If you are compiling on the same platform as where you will execute it, you can use -DNATIVE=ON to create faster executables

cmake -DCMAKE_BUILD_TYPE=Release -DNATIVE=ON . && make

Python is necessary to run SurVIndel2. Libraries NumPy (http://www.numpy.org/), PyFaidx (https://github.com/mdshw5/pyfaidx) and PySam (https://github.com/pysam-developers/pysam) are required. If Python 2 is used, numpy 1.16.6, pyfaidx 0.5.9 and pysam 0.16.0.1 are the recommended (i.e., tested) versions. If Python 3 is used, then numpy 1.21.2, pyfaidx 0.5.9.1 and pysam 0.16.0.1 were tested.

Building the machine learning model

scikit-learn (https://scikit-learn.org) must be installed. Download the file ml-training-data.zip from the latest release, and place it within the SurVIndel2 folder. Then, you can run

unzip ml-training-data.zip
mkdir ml-model
python3 train_classifier.py ml-training-data/HG00096,ml-training-data/HG00171,ml-training-data/HG00512,ml-training-data/HG00513,ml-training-data/HG00514,ml-training-data/HG00731,ml-training-data/HG00732,ml-training-data/HG00733,ml-training-data/HG00864,ml-training-data/HG01114,ml-training-data/HG01505,ml-training-data/HG01596,ml-training-data/HG02011,ml-training-data/HG02492,ml-training-data/HG02587,ml-training-data/HG02818,ml-training-data/HG03009,ml-training-data/HG03065,ml-training-data/HG03125,ml-training-data/HG03371,ml-training-data/HG03486,ml-training-data/HG03683,ml-training-data/HG03732,ml-training-data/NA12329,ml-training-data/NA12878,ml-training-data/NA18534,ml-training-data/NA18939,ml-training-data/NA19238,ml-training-data/NA19239,ml-training-data/NA19240,ml-training-data/NA19650,ml-training-data/NA19983,ml-training-data/NA20509,ml-training-data/NA20847 ALL ml-model/

This will build the model in the a folder called ml-model. The process may take a while.

Running

SurVIndel2 needs a BAM/CRAM file, a (possibly empty) working directory and reference genome in FASTA format. The BAM/CRAM file must be coordinate-sorted and indexed. Furthermore, the MC and the MQ tag must be present for all primary alignments, when applicable.

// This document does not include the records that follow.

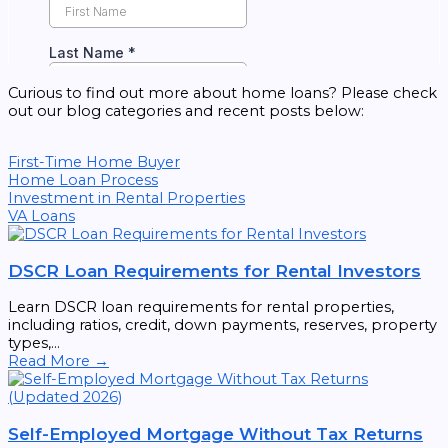
Curious to find out more about home loans? Please check
out our blog categories and recent posts below:
First-Time Home Buyer
Home Loan Process
Investment in Rental Properties
VA Loans
DSCR Loan Requirements for Rental Investors
Learn DSCR loan requirements for rental properties,
including ratios, credit, down payments, reserves, property
types,...
Read More →
Self-Employed Mortgage Without Tax Returns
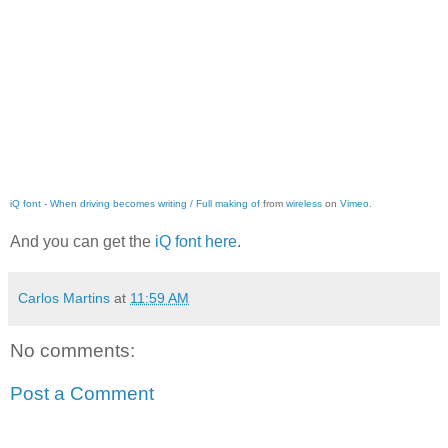
iQ font - When driving becomes writing / Full making of
from
wireless
on
Vimeo
.
And you can get the
iQ font here
.
Carlos Martins
at
11:59 AM
No comments:
Post a Comment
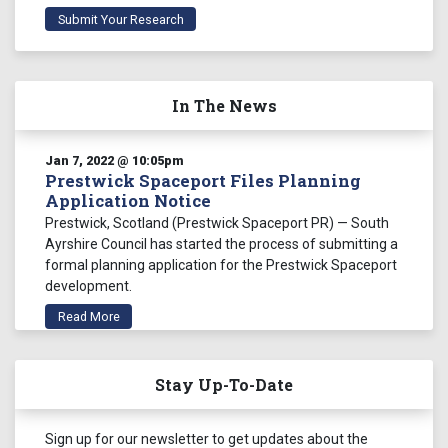
Submit Your Research
In The News
Jan 7, 2022 @ 10:05pm
Prestwick Spaceport Files Planning
Application Notice
Prestwick, Scotland (Prestwick Spaceport PR) — South
Ayrshire Council has started the process of submitting a
formal planning application for the Prestwick Spaceport
development.
Read More
Jan 7, 2022 @ 9:44pm
Stay Up-To-Date
First of James Webb Space Telescope’s
Two Primary Mirror Wings Unfolds
James Webb Space Telescope NASA Mission
Sign up for our newsletter to get updates about the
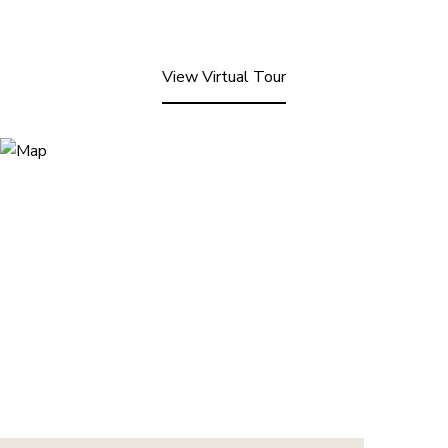
View Virtual Tour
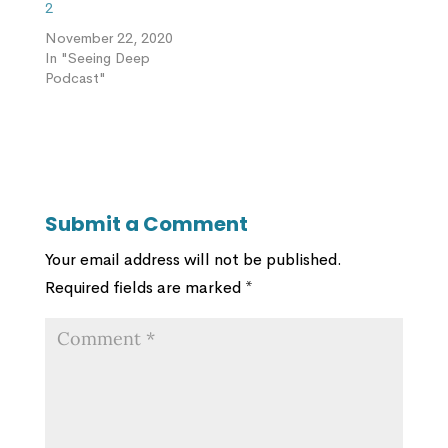
2
November 22, 2020
In "Seeing Deep
Podcast"
Submit a Comment
Your email address will not be published.
Required fields are marked
*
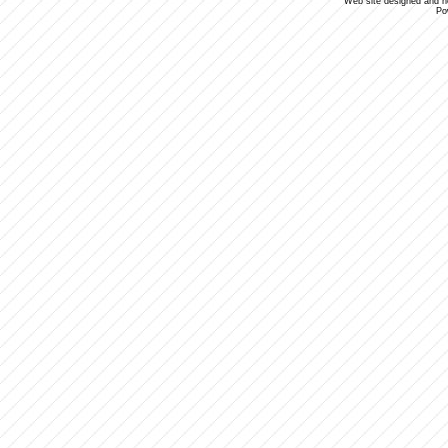
Web site designed and 
Po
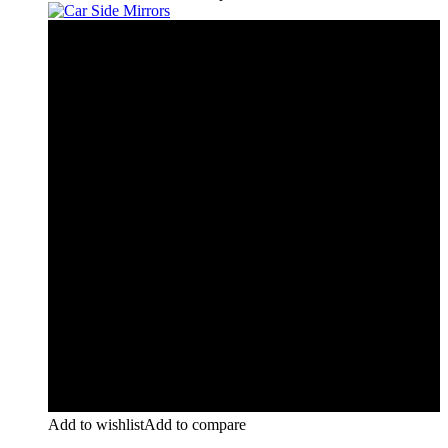
Add to wishlist
Add to compare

Recent versions of BWA MEM (0.7.17) will add the MC tag. The easiest (but probably not the fastest) way to add the MQ tag is to use Picard FixMateInformation (http://broadinstitute.github.io/picard/command-line-overview.html#FixMateInformation)

java -jar picard.jar FixMateInformation I=file.bam

The basic command to run SurVIndel2 is

python survindel2.py --threads N_THREADS BAM_FILE WORKDIR REFERENCE_FASTA

For other parameters, please see the help with

python survindel2.py -h

Output

The output is a standard VCF file. It will be placed under WORKDIR/out.pass.vcf.gz. These are the deletions and duplications that SurVIndel2 deemed confident enough.

The file WORKDIR/out.vcf.gz contains all of the deletions and duplcations, including those that did not pass the filters. Most of them will be false positives. It is not recommend to use this file unless for specific situations (e.g., you are looking for something specific).

If you built the machine learning model, you can use it to produce a more accurate set of calls:

python run_classifier.py WORKDIR/out.vcf WORKDIR/out.pass-ml.vcf.gz WORKDIR/stats.txt ALL ml-model/

This will generate a file WORKDIR/out.pass-ml.vcf.gz which contains the calls that the machine learning model predicted as real.